Dış kulak tarafından, kulak zarı çok çabuk titreştirilir. Bu titreşimler orta kulağın üç küçük kemiği olan, çekiç, örs ve üzengi'ye; üzengiden de, oval pencerenin çok ince zarından iç kulağa geçer. Oval pencere, kulak zarından çok ufak olduğundan, haraketleri daha küçük fakat şiddetlidir. Sonunda, titreşimler, gerçek işitme organı olan ve ses uyartılarını beyne ileten, salyongoza (koklea) erişir
Dokunarak nasıl hissediyoruz?
Deride milyonlarca sinir lifi bulunur. Bunların bazısı okşamaya, diğerleri bastırma ya da hafif dokunmaya özelllikle duyarlıdır. Sıcak, soğuk, gıdıklanma ve ağrı gibi çok çeşitli dokunma duyuları ayırt edilebilir. Her birinin, ayrı sinir lifiyle iletildiği düşünülmektedir. Dokunma, genellikle hızlı iletici, ağrıysa yavaş iletici liflerce taşınır. Zararlı bir nesnenin önce dokunma, az sonra ağrı duyusunu uyarmasının nedeni budur.

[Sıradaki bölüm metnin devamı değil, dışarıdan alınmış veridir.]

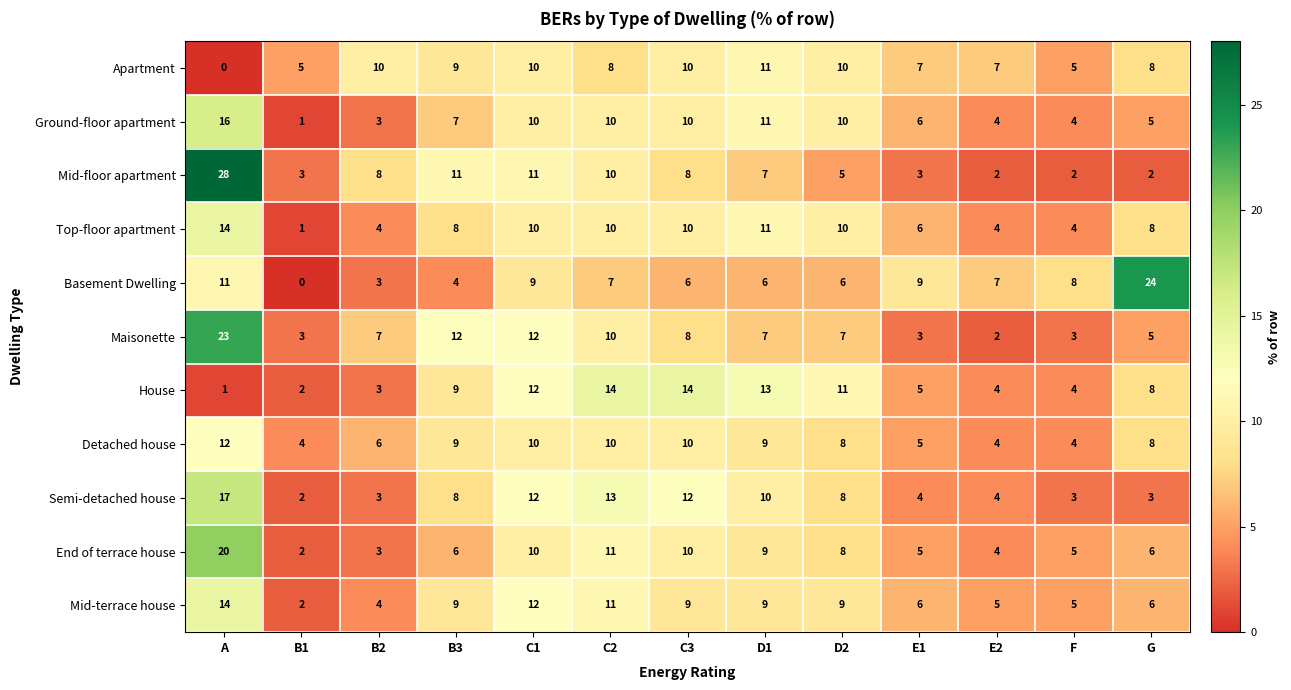

What is the difference between the second highest and second lowest values in the Maisonette series?

9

Başlıca tad ve koku organları nelerdir?
• Koku lobu (beyin)
• Yumuşak damak
• Omurilik
• Burun boşluğu
• Sert damak
• Dil
• Dişler
Nasıl koku alırız?
Kimyasal buharlar, koku hücresi kılları üstündeki sıvıda erir. Hücre, bu maddeye duyarlıysa, sinirlerde ileti başlar.
Beynimiz nasıl çalışır?
Bilimadamları, son yüzyılda çok sayıda araştırma yapmış olmasına rağmen beynimizin tam olarak nasıl çalıştığını çezememişlerdir. Beyin milyonlarca sinir hücresiyle, glia hücresi adını alan destek hücrelerden oluşur. Sinir hücrelerinin, bilgileri getirici ve götürücü uzantıları vardır. Tek bir hücrenin, 200 diğer hücreyle bağlantısı olabilir. Birçok hücrenin, vücudumuzun uzak bölgelerine varan çok uzun lifleri bulunur.
Atardamar ne işe yarar?
Atardamar, kanı kalbumuzdin organlarımıza kan taşıan damardır.

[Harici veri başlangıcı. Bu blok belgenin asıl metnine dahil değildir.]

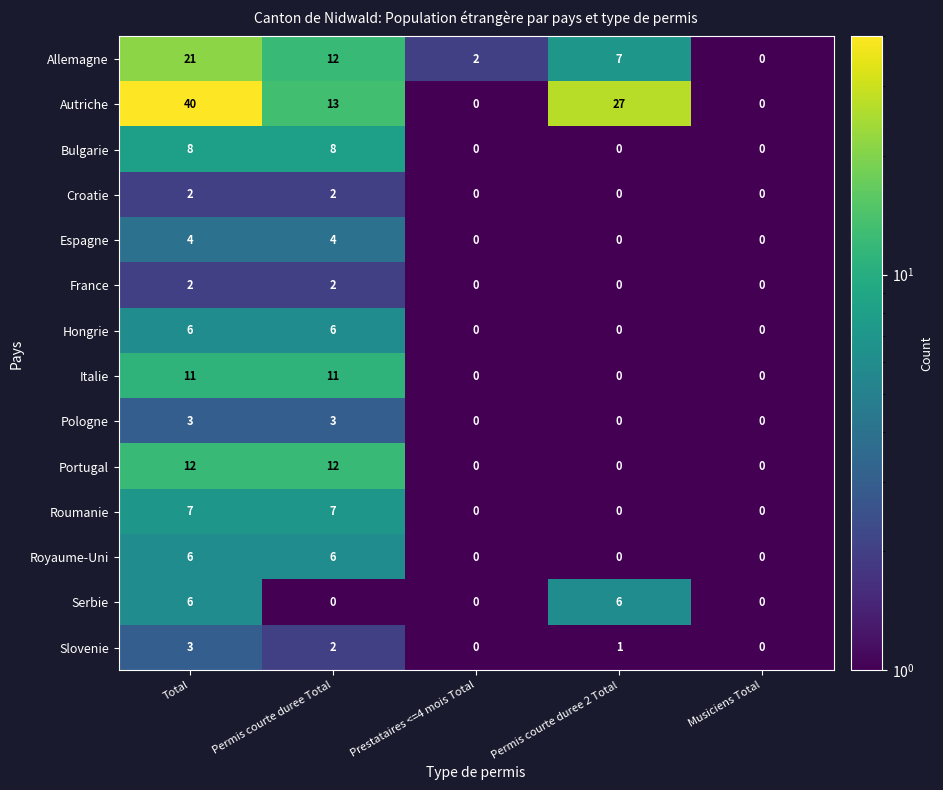

The Allemagne series shows 21 at Total. True or false?

True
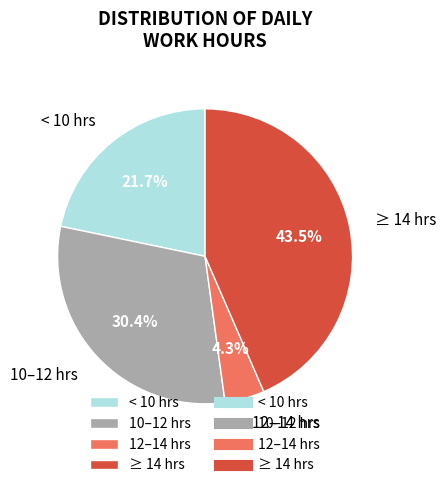

What is the ratio of the value at < 10 hrs to the value at ≥ 14 hrs?

0.5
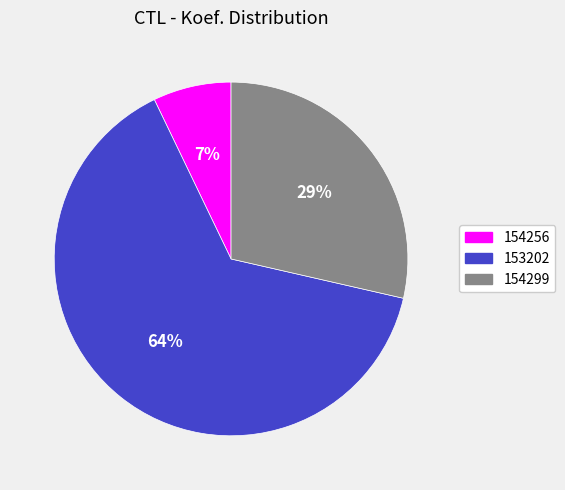

Rank the categories by value from lowest to highest.

154256, 154299, 153202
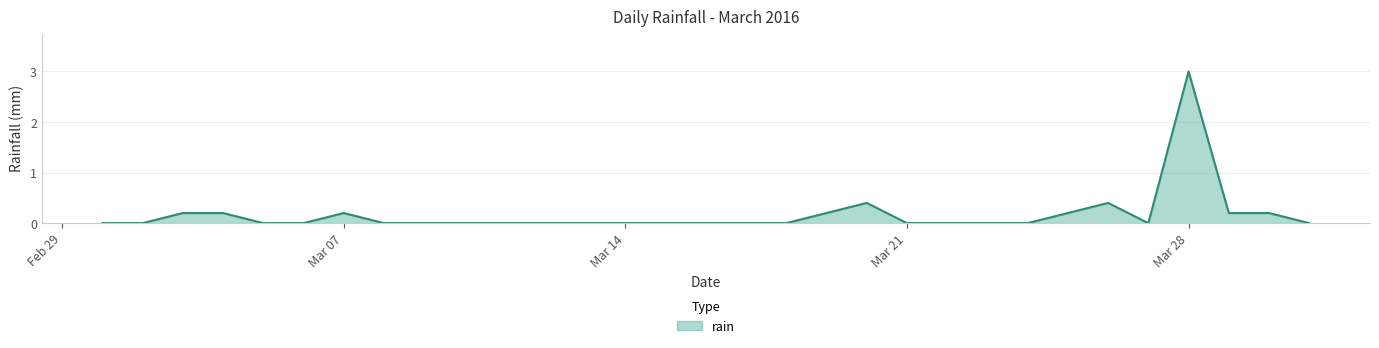

What is the maximum value shown in the chart?

3.0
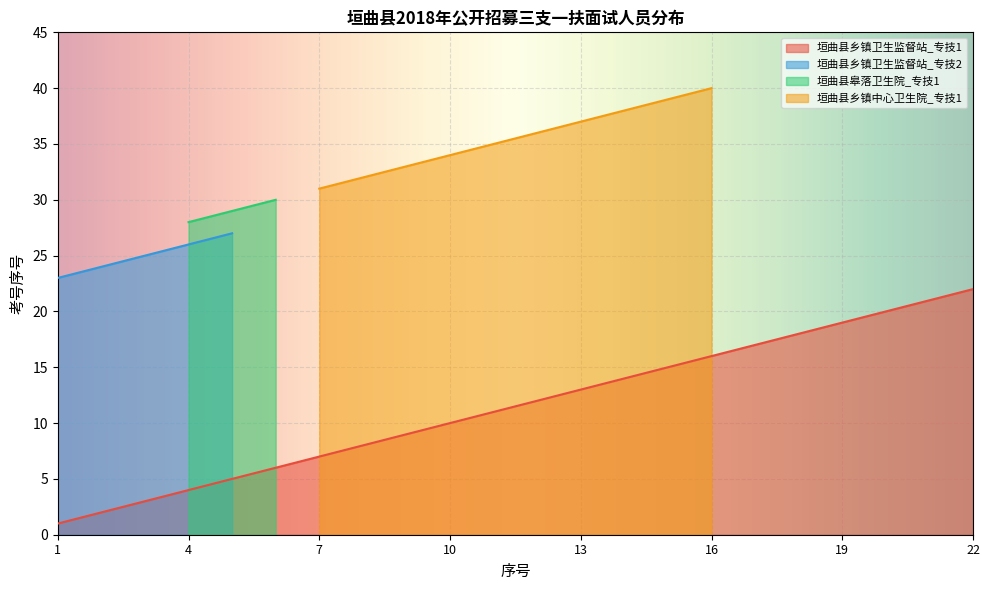

How many lines are shown in the chart?

4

Böbreğimizin ana görevi nedir?
Böbreğimiz, kandan idrarı çıkartmaya yarar.
Diafragma nedir?
Göğüs ve karın boşlukları arasında bulunan, solunumda önemli rolü olan geniş bir kastır.
DNA nedir?
DNA genlerin esas yapısı olan, bir kimyasal maddedir.
Doku nedir?
Bir organı oluşturan benzer cinsten hücreler topluluğuna doku denir.
Enzim nedir?
Enzim, sindirim gibi vücuttaki kimyasal değişiklikleri kimyasal bir maddedir.
Hormon nedir?
Hormon, vücudun bir bölgesinde bir bezce yapılan, dolaşımla gidip, diğer vücut bölgelerinin çalışmasını etkileyen bir kimyasal habercidir.
Hücre bölünmesi nedir?
Bir hücrenin iki ufak hücreye bölünerek üremesidir.
Kalbimiz nasıl çalışır?
Kalp, kanı vücutta dolaştıran kas pompadır. Dakikada, ortalama 70 kez atar. Her atımda, kalbin iki tarafından üçte bir bardak kadar kan atılır. Tek bir dolaşım yarım dakika kadar sürer. Kalbin sol tarafı, akciğerlerden gelen oksijeni zengin kanla buluşturur; sağıysa kirli kanı temizler.